Most of the bourses in Europe settled on the red zone on Tuesday. The market is currently keeping a closer look on the constitutional crisis happening in Spain and the freshly released earnings from corporate companies.
The central government in Spain recently took a groundbreaking step on firing Catalonia’s government last Saturday. This is an effort to prevent the uncontrollable push of the region for independence. Leaders from the Catalan separatist called for a civil disobedience as a result.
The reaction of the Spanish market was positive as the IBEX settled as high as 0.4 percent, recovering from all the previous declines. However, the European stocks benchmark Stoxx 600 index didn’t do well on the day as it temporarily fell more than 0.36 percent with most of its stocks in the red zone. Travel and leisure and healthcare stocks were the leading decliners in the nation as they were 1 percent lower on Tuesday’s closing bell.
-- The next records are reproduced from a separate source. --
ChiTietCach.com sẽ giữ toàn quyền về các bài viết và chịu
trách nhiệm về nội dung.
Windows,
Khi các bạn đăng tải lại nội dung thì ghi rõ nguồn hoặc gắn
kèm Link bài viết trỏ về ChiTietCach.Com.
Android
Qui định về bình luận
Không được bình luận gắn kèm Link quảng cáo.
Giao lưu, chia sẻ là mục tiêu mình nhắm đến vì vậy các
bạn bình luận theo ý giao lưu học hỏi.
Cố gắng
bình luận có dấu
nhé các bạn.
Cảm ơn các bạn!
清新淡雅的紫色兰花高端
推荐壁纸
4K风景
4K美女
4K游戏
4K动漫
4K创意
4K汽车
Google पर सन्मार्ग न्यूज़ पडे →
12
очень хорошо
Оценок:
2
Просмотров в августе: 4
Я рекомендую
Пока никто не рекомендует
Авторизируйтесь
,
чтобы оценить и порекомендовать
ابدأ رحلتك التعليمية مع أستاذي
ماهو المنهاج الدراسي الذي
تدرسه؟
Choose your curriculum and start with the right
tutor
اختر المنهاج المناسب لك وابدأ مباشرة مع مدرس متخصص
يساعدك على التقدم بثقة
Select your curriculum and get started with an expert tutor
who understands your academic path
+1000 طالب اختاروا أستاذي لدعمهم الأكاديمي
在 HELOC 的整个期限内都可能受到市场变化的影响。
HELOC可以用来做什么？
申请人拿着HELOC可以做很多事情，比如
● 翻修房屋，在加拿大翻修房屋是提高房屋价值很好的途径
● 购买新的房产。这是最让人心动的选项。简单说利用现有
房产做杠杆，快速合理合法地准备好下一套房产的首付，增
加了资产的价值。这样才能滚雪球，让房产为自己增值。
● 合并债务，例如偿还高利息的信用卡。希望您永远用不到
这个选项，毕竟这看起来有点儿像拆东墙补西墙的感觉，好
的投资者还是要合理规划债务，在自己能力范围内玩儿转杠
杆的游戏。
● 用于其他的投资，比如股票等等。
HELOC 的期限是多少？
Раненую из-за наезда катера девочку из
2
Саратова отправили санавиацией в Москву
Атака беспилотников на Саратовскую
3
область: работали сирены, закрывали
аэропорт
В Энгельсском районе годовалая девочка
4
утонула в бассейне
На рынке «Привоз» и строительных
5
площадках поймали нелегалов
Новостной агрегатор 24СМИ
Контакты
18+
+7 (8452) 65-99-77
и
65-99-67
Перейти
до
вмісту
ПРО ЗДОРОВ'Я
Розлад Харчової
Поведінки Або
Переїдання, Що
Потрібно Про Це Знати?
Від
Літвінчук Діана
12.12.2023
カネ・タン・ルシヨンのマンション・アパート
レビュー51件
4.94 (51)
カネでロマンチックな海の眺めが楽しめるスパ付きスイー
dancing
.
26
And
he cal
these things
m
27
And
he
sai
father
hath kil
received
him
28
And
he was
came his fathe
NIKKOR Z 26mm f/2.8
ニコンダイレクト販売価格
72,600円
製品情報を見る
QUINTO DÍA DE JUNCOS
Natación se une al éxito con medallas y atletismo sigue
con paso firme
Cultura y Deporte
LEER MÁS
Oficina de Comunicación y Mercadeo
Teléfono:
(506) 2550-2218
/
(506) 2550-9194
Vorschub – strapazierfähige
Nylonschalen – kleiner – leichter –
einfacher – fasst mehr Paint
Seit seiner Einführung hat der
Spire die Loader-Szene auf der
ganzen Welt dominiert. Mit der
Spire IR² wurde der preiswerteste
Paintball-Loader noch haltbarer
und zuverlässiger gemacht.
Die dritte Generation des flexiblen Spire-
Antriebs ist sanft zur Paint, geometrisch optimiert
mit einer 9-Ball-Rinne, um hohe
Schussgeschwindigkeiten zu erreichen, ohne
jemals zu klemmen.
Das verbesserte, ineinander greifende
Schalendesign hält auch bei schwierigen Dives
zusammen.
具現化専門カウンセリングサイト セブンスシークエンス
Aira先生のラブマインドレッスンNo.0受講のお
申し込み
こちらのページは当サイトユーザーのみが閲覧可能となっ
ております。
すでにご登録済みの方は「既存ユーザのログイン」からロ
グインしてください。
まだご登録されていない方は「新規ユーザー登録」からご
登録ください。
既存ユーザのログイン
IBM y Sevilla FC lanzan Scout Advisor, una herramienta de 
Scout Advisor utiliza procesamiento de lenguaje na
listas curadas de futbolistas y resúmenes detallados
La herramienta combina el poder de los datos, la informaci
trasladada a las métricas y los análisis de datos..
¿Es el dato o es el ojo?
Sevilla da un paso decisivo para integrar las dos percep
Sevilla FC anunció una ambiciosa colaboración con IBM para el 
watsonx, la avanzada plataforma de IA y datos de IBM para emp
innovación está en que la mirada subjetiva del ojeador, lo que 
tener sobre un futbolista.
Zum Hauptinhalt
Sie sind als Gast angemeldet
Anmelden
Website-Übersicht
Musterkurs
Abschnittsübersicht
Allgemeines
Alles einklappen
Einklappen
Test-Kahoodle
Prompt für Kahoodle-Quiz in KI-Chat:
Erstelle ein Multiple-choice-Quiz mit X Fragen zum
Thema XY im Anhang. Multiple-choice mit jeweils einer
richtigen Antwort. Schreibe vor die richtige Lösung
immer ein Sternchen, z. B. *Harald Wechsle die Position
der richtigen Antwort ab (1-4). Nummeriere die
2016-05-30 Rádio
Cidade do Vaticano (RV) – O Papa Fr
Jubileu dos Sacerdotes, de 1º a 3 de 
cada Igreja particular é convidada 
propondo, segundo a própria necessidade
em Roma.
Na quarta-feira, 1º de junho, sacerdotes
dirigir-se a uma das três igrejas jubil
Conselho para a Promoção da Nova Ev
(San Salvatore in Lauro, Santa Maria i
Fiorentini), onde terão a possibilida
Italian oil and gas industry contractor Saipem said on the same day that it came back to profit as it recently released a net profit worth more than 53 million euros in Q3. According to a Reuters report, the company’s chief executive Stefano Cao said the future of the market is still challenged. This resulted in their shares to close 10 percent higher.
British-based restaurant and coffee shop company Whitbread released a better than expected surge in their profit. It rose more than 6.7 percent after the firm opened extra Costa coffee outlets and added additional Premier Inn rooms. However, their stocks closed 5 percent lower.